Blue Velvet: the architecture of poetry

Digital Humanities, Interactive Design,
10/20/07

The following is the designer’s statement from Blue Velvet, one of the projects in the Difference issue of Vectors that launched this week.

Music is a much more direct ancestor to interactive media than cinema. The mathematical and logical frameworks, the use of score as a generative source, the importance of live performance—all find strong parallels in digital interactivity.  Poetry, too, shares many of these qualities, and in my experience authors with a poetic sensibility are often the ones who feel the greatest sense of liberation as they engage interactive platforms.

Scholars like David Theo Goldberg, who possess an innate predilection for the poetic, frequently find that their more fanciful instincts, which may be quashed in other formats, can be expressed more freely here. Of course, freedom in this medium, as in the other arts, frequently thrives within well-defined limitations. In interactive media, a good content architecture—realized in most Vectors projects in the form of a database—fulfills this role, taking account of the territory it is meant to represent and shutting down unproductive structural avenues while encouraging the fruitful ones. If all goes well, the author gains an expressive scaffold which resonates with the ideas at hand.

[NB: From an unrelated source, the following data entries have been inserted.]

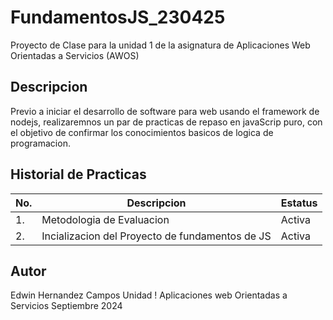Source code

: # FundamentosJS_230425
Proyecto de Clase para la unidad 1 de la asignatura de Aplicaciones Web Orientadas a Servicios (AWOS)

## Descripcion

Previo a iniciar el desarrollo de software para web usando el framework de nodejs, realizaremnos un par de practicas de repaso en javaScrip puro, con el objetivo de confirmar los conocimientos basicos de logica de programacion.

## Historial de Practicas

|No. |Descripcion|Estatus
-----|-----|------|
|1.  |Metodologia de Evaluacion| Activa|
|2.  |Incializacion del Proyecto de fundamentos de JS| Activa|

## Autor 
Edwin Hernandez Campos 
Unidad !
Aplicaciones web Orientadas a Servicios 
Septiembre 2024
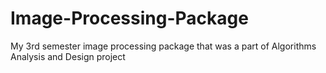 Image-Processing-Package
========================

My 3rd semester image processing package that was a part of Algorithms Analysis and Design project 
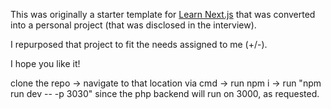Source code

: This was originally a starter template for [Learn Next.js](https://nextjs.org/learn) that was converted into a personal project (that was disclosed in the interview).

I repurposed that project to fit the needs assigned to me (+/-). 

I hope you like it!

clone the repo -> navigate to that location via cmd -> run npm i -> run "npm run dev -- -p 3030" since the php backend will run on 3000, as requested.  
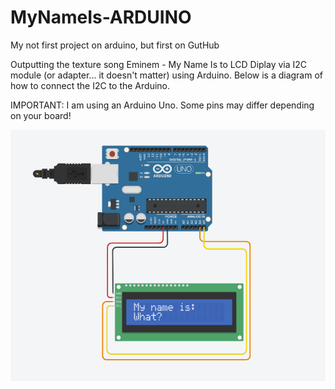 # MyNameIs-ARDUINO

My not first project on arduino, but first on GutHub

Outputting the texture song Eminem - My Name Is to LCD Diplay
 via I2C module (or adapter... it doesn't matter) using Arduino. 
Below is a diagram of how to connect the I2C to the Arduino.

IMPORTANT:
I am using an Arduino Uno. Some pins may differ depending on your board!

![immage](https://github.com/inhat-d/MyNameIs-ARDUINO/blob/main/ConnectScheme.PNG)
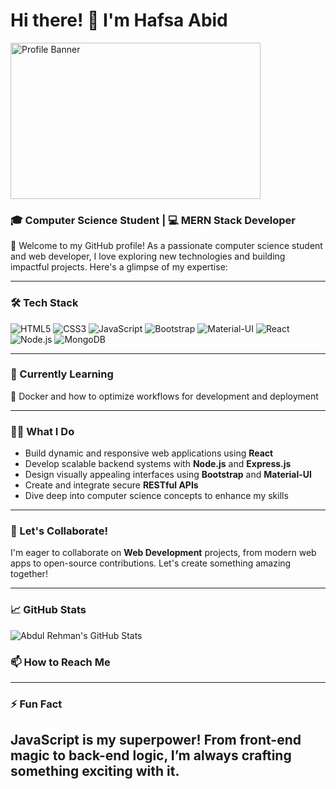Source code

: # Hi there! 👋 I'm Hafsa Abid
<img src="https://codeagepk.com/wp-content/uploads/2020/12/home-gif.gif" alt="Profile Banner" width="400" height="250" />

### 🎓 Computer Science Student | 💻 MERN Stack Developer  

🌟 Welcome to my GitHub profile! As a passionate computer science student and web developer, I love exploring new technologies and building impactful projects. Here's a glimpse of my expertise:  

---

### 🛠️ Tech Stack  
![HTML5](https://img.shields.io/badge/-HTML5-E34F26?style=flat&logo=html5&logoColor=white)   ![CSS3](https://img.shields.io/badge/-CSS3-1572B6?style=flat&logo=css3&logoColor=white)  ![JavaScript](https://img.shields.io/badge/-JavaScript-F7DF1E?style=flat&logo=javascript&logoColor=black)  ![Bootstrap](https://img.shields.io/badge/-Bootstrap-563D7C?style=flat&logo=bootstrap&logoColor=white)  ![Material-UI](https://img.shields.io/badge/-Material--UI-0081CB?style=flat&logo=material-ui&logoColor=white)  ![React](https://img.shields.io/badge/-React-61DAFB?style=flat&logo=react&logoColor=black)  ![Node.js](https://img.shields.io/badge/-Node.js-339933?style=flat&logo=node.js&logoColor=white)  ![MongoDB](https://img.shields.io/badge/-MongoDB-47A248?style=flat&logo=mongodb&logoColor=white)  

---

### 🌱 Currently Learning  
🚀 Docker and how to optimize workflows for development and deployment  

---

### 👩‍💻 What I Do  
- Build dynamic and responsive web applications using **React**  
- Develop scalable backend systems with **Node.js** and **Express.js**  
- Design visually appealing interfaces using **Bootstrap** and **Material-UI**  
- Create and integrate secure **RESTful APIs**  
- Dive deep into computer science concepts to enhance my skills  

---

### 👯 Let's Collaborate!  
I'm eager to collaborate on **Web Development** projects, from modern web apps to open-source contributions. Let's create something amazing together!  

---

### 📈 GitHub Stats  
![Abdul Rehman's GitHub Stats](https://github-readme-stats.vercel.app/api?username=hafsaabid82&show_icons=true&theme=cobalt)  


### 📫 How to Reach Me  

---

### ⚡ Fun Fact  
JavaScript is my superpower! From front-end magic to back-end logic, I’m always crafting something exciting with it.
---


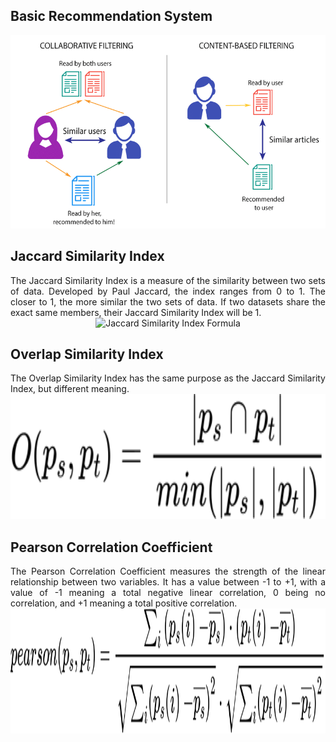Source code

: ## Basic Recommendation System

<div align="center">
<img alt="ContentBasedFiltering_vs_CollaborativeFiltering"
     src="https://raw.githubusercontent.com/DickyDicky7/GraphDatabase-Neo4J-Cypher-Demo/main/README/ContentBasedFiltering_vs_CollaborativeFiltering.png" />
</div>

## Jaccard Similarity Index

<div align="justify">
The Jaccard Similarity Index is a measure of the similarity between two sets of data.
Developed by Paul Jaccard, the index ranges from 0 to 1. The closer to 1, the more similar the two sets of data. 
If two datasets share the exact same members, their Jaccard Similarity Index will be 1.
</div>

<div align="center">
<img alt="Jaccard Similarity Index Formula" width="600" height="200" 
     src="https://raw.githubusercontent.com/DickyDicky7/GraphDatabase-Neo4J-Cypher-Demo/main/README/Jacard.svg" />
</div>
  
## Overlap Similarity Index

<div align="justify">
The Overlap Similarity Index has the same purpose as the Jaccard Similarity Index, but different meaning.
</div>

<div align="center">
<img alt="Overlap Similarity Index Formula" width="600" height="200" 
     src="https://raw.githubusercontent.com/DickyDicky7/GraphDatabase-Neo4J-Cypher-Demo/main/README/Overlap.svg" />
</div>

## Pearson Correlation Coefficient

<div align="justify">
The Pearson Correlation Coefficient measures the strength of the linear relationship between two variables.
It has a value between -1 to +1, with a value of -1 meaning a total negative linear correlation, 0 being no correlation, and +1 meaning a total positive correlation.
</div>

<div align="center">
<img alt="Overlap Similarity Index Formula" width="600" height="200" 
     src="https://raw.githubusercontent.com/DickyDicky7/GraphDatabase-Neo4J-Cypher-Demo/main/README/Pearson.svg" />
</div>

The database design for Blue Velvet initially suffered from overconnectedness—too many kinds of things were linked in too many ways. The common result in this situation is that author and user alike become confused about what they are supposed to be doing. Stefka Hristova was instrumental in identifying these kinds of problems and suggesting solutions. Through collaborative pruning and condensing of the structure, amplified in our case by the decision to give the work a linear spine, we were able to identify and foster a regular rhythm for the interaction—an oscillation between above ground and underwater, placidity and turmoil, complacency and catastrophe.

The ways in which falling words “dissolve” and reconfigure themselves in the piece was a structural conceit designed to give David the chance to explore something I kept hearing during our phone conversations: his penchant for wordplay. He would frequently substitute the expected word in a sentence with a similar word that threw an (often humorous) twist into the idea being expressed. Taking inspiration from this trait, I came up with a database structure that would allow David to define how words would break apart and transform. David took to the concept immediately, which was very gratifying, and resulted in some inspired word associations.

A final note: Blue Velvet includes an interactive index—an experiment in making the underlying structures of Vectors projects more accessible to the public.  Using the index, you can browse the project’s database visually and bookmark specific elements for citation purposes.  The piece itself remains the preferred way of accessing David’s work, but we hope elements like the index and video tutorial will help to bring Vectors projects to a wider audience.